October is Women’s History Month, and Innisfil has plenty of reasons to celebrate! Even the most cursory of glances at our collection reveals a long tradition of capable women playing important roles in how our community was shaped. Innisfil has always been a primarily agricultural community, which means long days in the barns and fields for men and women alike.

Two women milking cows near what is today St. John’s Anglican Church in Cookstown

Mrs. Latimer finishing barnyard chores in 1910

While men traditionally handled the physical labour of threshing and barn raising, women handled the task of cooking and preparing meals during these important community events. If you’re wondering just how many people were needed for this happen, the photo below gives a good sense of the numbers!

Women gather for a barn raising on the Grose property, west of Lefroy, in 1906

The women of Innisfil were not limited to just farm work, however, and have historically run and participated in numerous community based organizations. The primary goal of many of these societies was to improve the lives of those in need.
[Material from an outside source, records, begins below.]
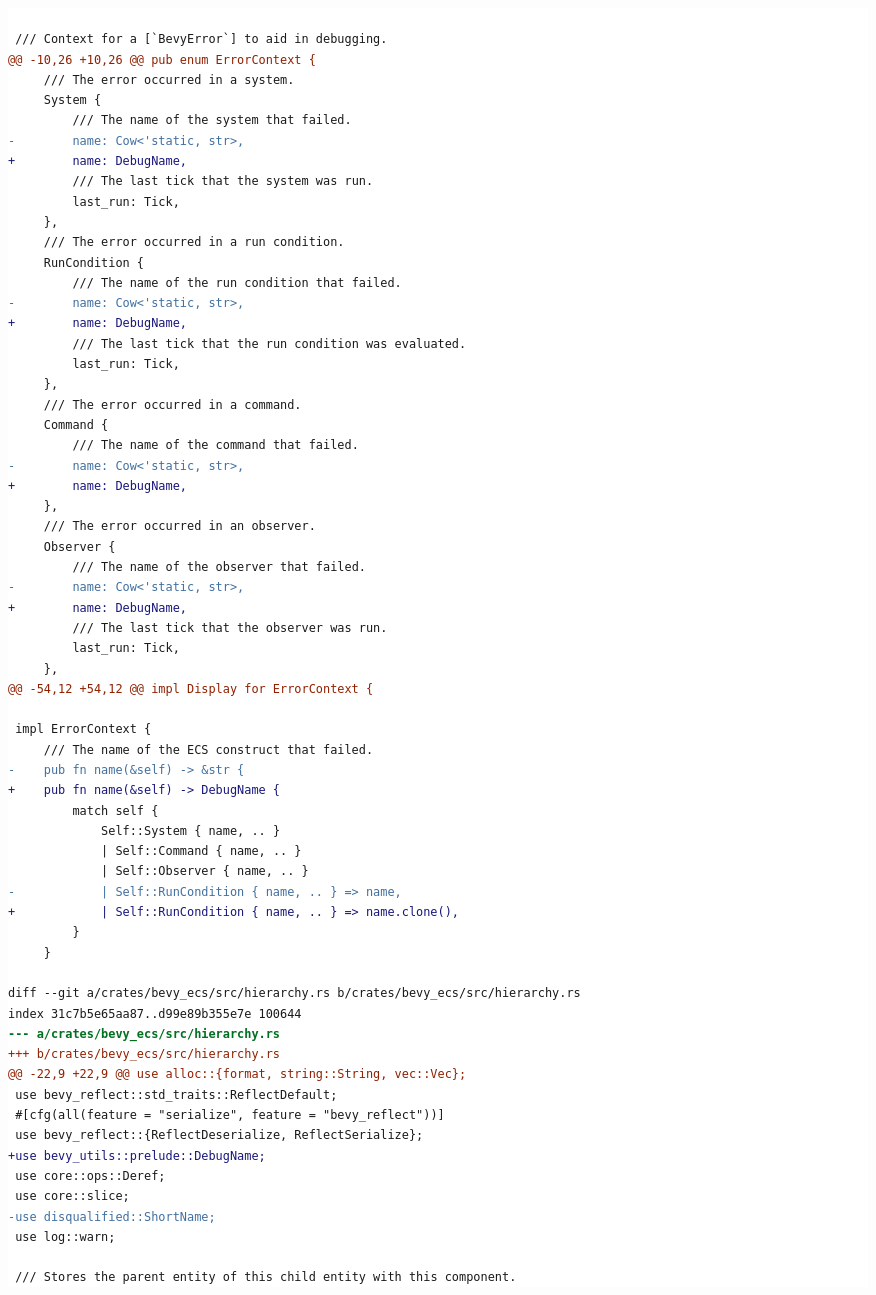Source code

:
 ```diff
 
 /// Context for a [`BevyError`] to aid in debugging.
@@ -10,26 +10,26 @@ pub enum ErrorContext {
     /// The error occurred in a system.
     System {
         /// The name of the system that failed.
-        name: Cow<'static, str>,
+        name: DebugName,
         /// The last tick that the system was run.
         last_run: Tick,
     },
     /// The error occurred in a run condition.
     RunCondition {
         /// The name of the run condition that failed.
-        name: Cow<'static, str>,
+        name: DebugName,
         /// The last tick that the run condition was evaluated.
         last_run: Tick,
     },
     /// The error occurred in a command.
     Command {
         /// The name of the command that failed.
-        name: Cow<'static, str>,
+        name: DebugName,
     },
     /// The error occurred in an observer.
     Observer {
         /// The name of the observer that failed.
-        name: Cow<'static, str>,
+        name: DebugName,
         /// The last tick that the observer was run.
         last_run: Tick,
     },
@@ -54,12 +54,12 @@ impl Display for ErrorContext {
 
 impl ErrorContext {
     /// The name of the ECS construct that failed.
-    pub fn name(&self) -> &str {
+    pub fn name(&self) -> DebugName {
         match self {
             Self::System { name, .. }
             | Self::Command { name, .. }
             | Self::Observer { name, .. }
-            | Self::RunCondition { name, .. } => name,
+            | Self::RunCondition { name, .. } => name.clone(),
         }
     }
 
diff --git a/crates/bevy_ecs/src/hierarchy.rs b/crates/bevy_ecs/src/hierarchy.rs
index 31c7b5e65aa87..d99e89b355e7e 100644
--- a/crates/bevy_ecs/src/hierarchy.rs
+++ b/crates/bevy_ecs/src/hierarchy.rs
@@ -22,9 +22,9 @@ use alloc::{format, string::String, vec::Vec};
 use bevy_reflect::std_traits::ReflectDefault;
 #[cfg(all(feature = "serialize", feature = "bevy_reflect"))]
 use bevy_reflect::{ReflectDeserialize, ReflectSerialize};
+use bevy_utils::prelude::DebugName;
 use core::ops::Deref;
 use core::slice;
-use disqualified::ShortName;
 use log::warn;
 
 /// Stores the parent entity of this child entity with this component.
```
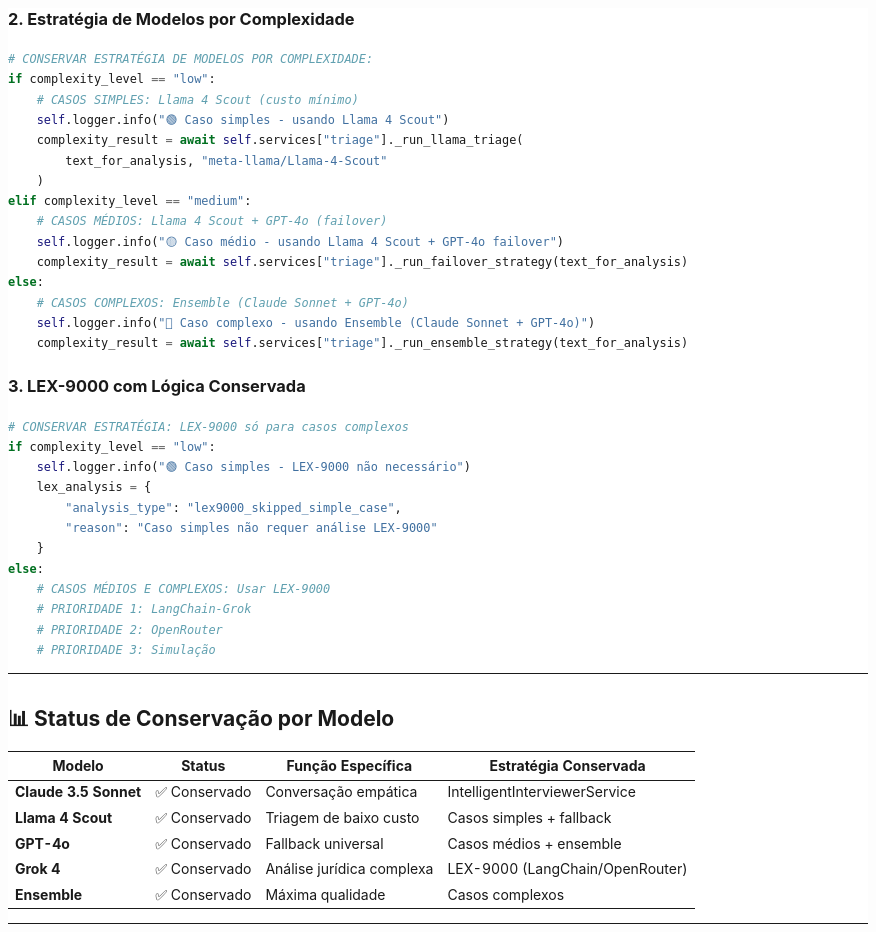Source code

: ### **2. Estratégia de Modelos por Complexidade**
```python
# CONSERVAR ESTRATÉGIA DE MODELOS POR COMPLEXIDADE:
if complexity_level == "low":
    # CASOS SIMPLES: Llama 4 Scout (custo mínimo)
    self.logger.info("🟢 Caso simples - usando Llama 4 Scout")
    complexity_result = await self.services["triage"]._run_llama_triage(
        text_for_analysis, "meta-llama/Llama-4-Scout"
    )
elif complexity_level == "medium":
    # CASOS MÉDIOS: Llama 4 Scout + GPT-4o (failover)
    self.logger.info("🟡 Caso médio - usando Llama 4 Scout + GPT-4o failover")
    complexity_result = await self.services["triage"]._run_failover_strategy(text_for_analysis)
else:
    # CASOS COMPLEXOS: Ensemble (Claude Sonnet + GPT-4o)
    self.logger.info("🔴 Caso complexo - usando Ensemble (Claude Sonnet + GPT-4o)")
    complexity_result = await self.services["triage"]._run_ensemble_strategy(text_for_analysis)
```

### **3. LEX-9000 com Lógica Conservada**
```python
# CONSERVAR ESTRATÉGIA: LEX-9000 só para casos complexos
if complexity_level == "low":
    self.logger.info("🟢 Caso simples - LEX-9000 não necessário")
    lex_analysis = {
        "analysis_type": "lex9000_skipped_simple_case",
        "reason": "Caso simples não requer análise LEX-9000"
    }
else:
    # CASOS MÉDIOS E COMPLEXOS: Usar LEX-9000
    # PRIORIDADE 1: LangChain-Grok
    # PRIORIDADE 2: OpenRouter
    # PRIORIDADE 3: Simulação
```

---

## 📊 Status de Conservação por Modelo

| Modelo | Status | Função Específica | Estratégia Conservada |
|--------|--------|-------------------|----------------------|
| **Claude 3.5 Sonnet** | ✅ Conservado | Conversação empática | IntelligentInterviewerService |
| **Llama 4 Scout** | ✅ Conservado | Triagem de baixo custo | Casos simples + fallback |
| **GPT-4o** | ✅ Conservado | Fallback universal | Casos médios + ensemble |
| **Grok 4** | ✅ Conservado | Análise jurídica complexa | LEX-9000 (LangChain/OpenRouter) |
| **Ensemble** | ✅ Conservado | Máxima qualidade | Casos complexos |

---
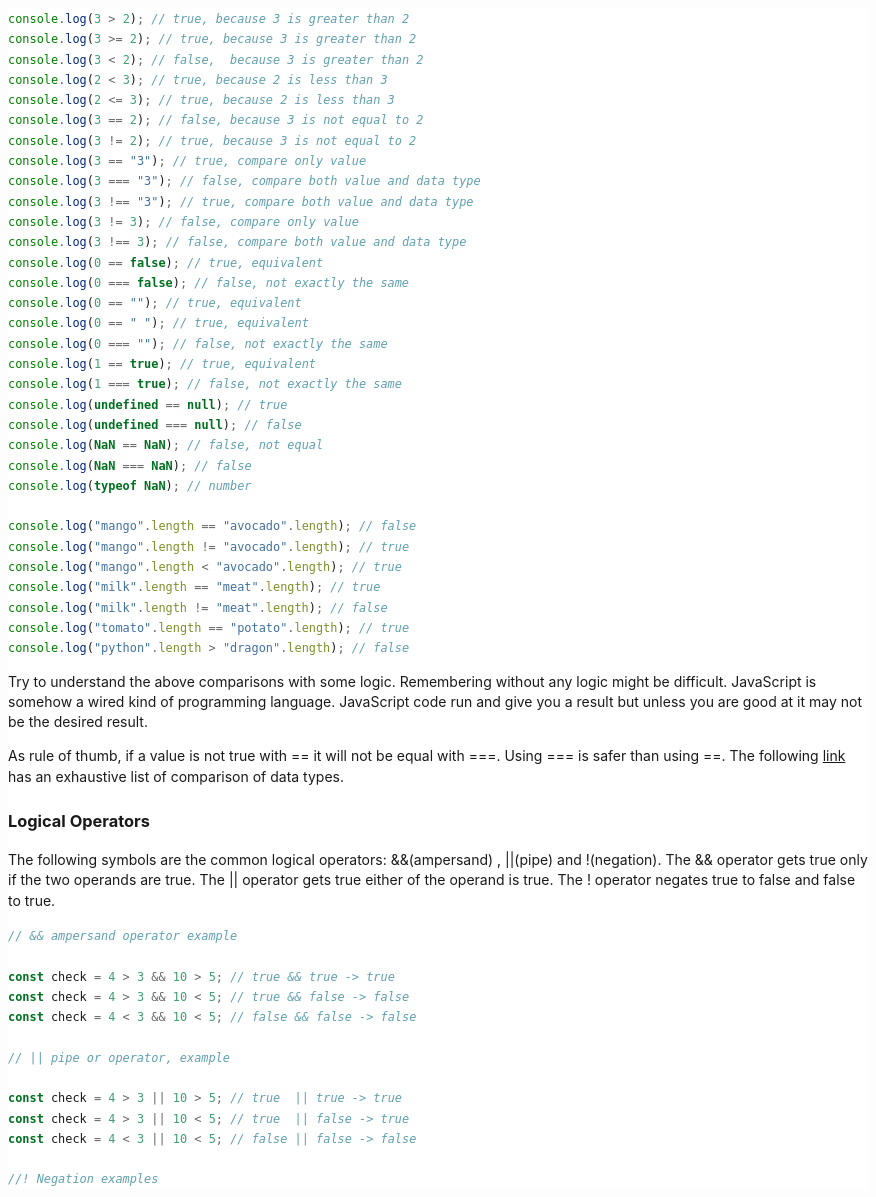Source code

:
 ```js
console.log(3 > 2); // true, because 3 is greater than 2
console.log(3 >= 2); // true, because 3 is greater than 2
console.log(3 < 2); // false,  because 3 is greater than 2
console.log(2 < 3); // true, because 2 is less than 3
console.log(2 <= 3); // true, because 2 is less than 3
console.log(3 == 2); // false, because 3 is not equal to 2
console.log(3 != 2); // true, because 3 is not equal to 2
console.log(3 == "3"); // true, compare only value
console.log(3 === "3"); // false, compare both value and data type
console.log(3 !== "3"); // true, compare both value and data type
console.log(3 != 3); // false, compare only value
console.log(3 !== 3); // false, compare both value and data type
console.log(0 == false); // true, equivalent
console.log(0 === false); // false, not exactly the same
console.log(0 == ""); // true, equivalent
console.log(0 == " "); // true, equivalent
console.log(0 === ""); // false, not exactly the same
console.log(1 == true); // true, equivalent
console.log(1 === true); // false, not exactly the same
console.log(undefined == null); // true
console.log(undefined === null); // false
console.log(NaN == NaN); // false, not equal
console.log(NaN === NaN); // false
console.log(typeof NaN); // number

console.log("mango".length == "avocado".length); // false
console.log("mango".length != "avocado".length); // true
console.log("mango".length < "avocado".length); // true
console.log("milk".length == "meat".length); // true
console.log("milk".length != "meat".length); // false
console.log("tomato".length == "potato".length); // true
console.log("python".length > "dragon".length); // false
```

Try to understand the above comparisons with some logic. Remembering without any logic might be difficult.
JavaScript is somehow a wired kind of programming language. JavaScript code run and give you a result but unless you are good at it may not be the desired result.

As rule of thumb, if a value is not true with == it will not be equal with ===. Using === is safer than using ==. The following [link](https://dorey.github.io/JavaScript-Equality-Table/) has an exhaustive list of comparison of data types.

### Logical Operators

The following symbols are the common logical operators:
&&(ampersand) , ||(pipe) and !(negation).
The && operator gets true only if the two operands are true.
The || operator gets true either of the operand is true.
The ! operator negates true to false and false to true.

```js
// && ampersand operator example

const check = 4 > 3 && 10 > 5; // true && true -> true
const check = 4 > 3 && 10 < 5; // true && false -> false
const check = 4 < 3 && 10 < 5; // false && false -> false

// || pipe or operator, example

const check = 4 > 3 || 10 > 5; // true  || true -> true
const check = 4 > 3 || 10 < 5; // true  || false -> true
const check = 4 < 3 || 10 < 5; // false || false -> false

//! Negation examples
```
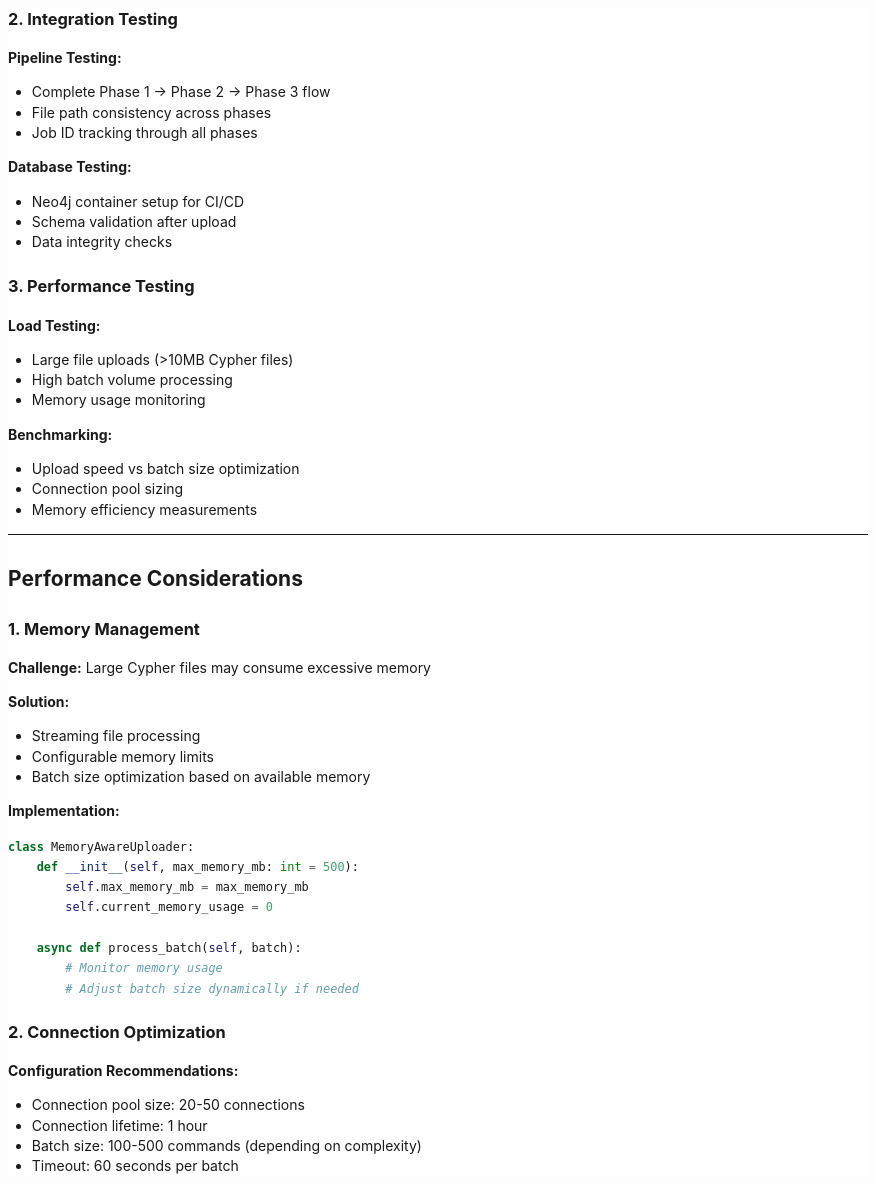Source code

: ### 2. Integration Testing

**Pipeline Testing:**
- Complete Phase 1 → Phase 2 → Phase 3 flow
- File path consistency across phases
- Job ID tracking through all phases

**Database Testing:**
- Neo4j container setup for CI/CD
- Schema validation after upload
- Data integrity checks

### 3. Performance Testing

**Load Testing:**
- Large file uploads (>10MB Cypher files)
- High batch volume processing
- Memory usage monitoring

**Benchmarking:**
- Upload speed vs batch size optimization
- Connection pool sizing
- Memory efficiency measurements

---

## Performance Considerations

### 1. Memory Management

**Challenge:** Large Cypher files may consume excessive memory

**Solution:**
- Streaming file processing
- Configurable memory limits
- Batch size optimization based on available memory

**Implementation:**
```python
class MemoryAwareUploader:
    def __init__(self, max_memory_mb: int = 500):
        self.max_memory_mb = max_memory_mb
        self.current_memory_usage = 0
    
    async def process_batch(self, batch):
        # Monitor memory usage
        # Adjust batch size dynamically if needed
```

### 2. Connection Optimization  

**Configuration Recommendations:**
- Connection pool size: 20-50 connections
- Connection lifetime: 1 hour
- Batch size: 100-500 commands (depending on complexity)
- Timeout: 60 seconds per batch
Holly Ladies Aid Society, 1930

Cookstown Red Cross workers, date unknown

Women’s Missionary Society in Churchill, 1932

Although women were unable to serve on the front lines of the armed forces during the First and Second World Wars, they supported the war efforts in a myriad of other ways including medical care and taking over tasks and businesses in the absence of husbands and fathers. Innisfil’s own Shirlie Toro-Fralick went overseas as a performer to entertain the troops – a job that offered incredible life experiences, but wasn’t always easy as a woman. Click here to watch Shirlie describe her role and experiences as an entertainer, and click here to watch Shirlie explain the challenges she and others faced because they were women. 

Of course, Our Stories itself owes a great debt to the Stroud and Cookstown Women’s Institutes. Both organizations performed the enormous task of collecting and documenting Innisfil’s history. Their influence is writ large across this project, and we are grateful for the fantastic work they did.

Cookstown Women’s Institute, 1965

Stroud Women’s Institute, 1956

It wasn't always serious business, either. There are scores of photos of ladies sports teams and picnics and all sorts of fun and leisurely activities.

Knock Ladies Baseball Team, 1931

Mabel Guest, Pearl Soules, and Myrtle Guest going on a buggy ride, 1908

Helen and Kathleen Blaine and another friend enjoy tea at Woodlawn in Gilford

If you have a few minutes to spare, try searching the term “women” in the Our Stories database. You will see all manner of inspirational women active in politics, taking prominent roles in the community as businesswomen, tradeswomen, and professionals, and supporting their families as mothers, wives, daughters, and sisters. Best of all you will see generations of women championing each other, and rightfully so: women in Innisfil have a rich history of which they can be proud!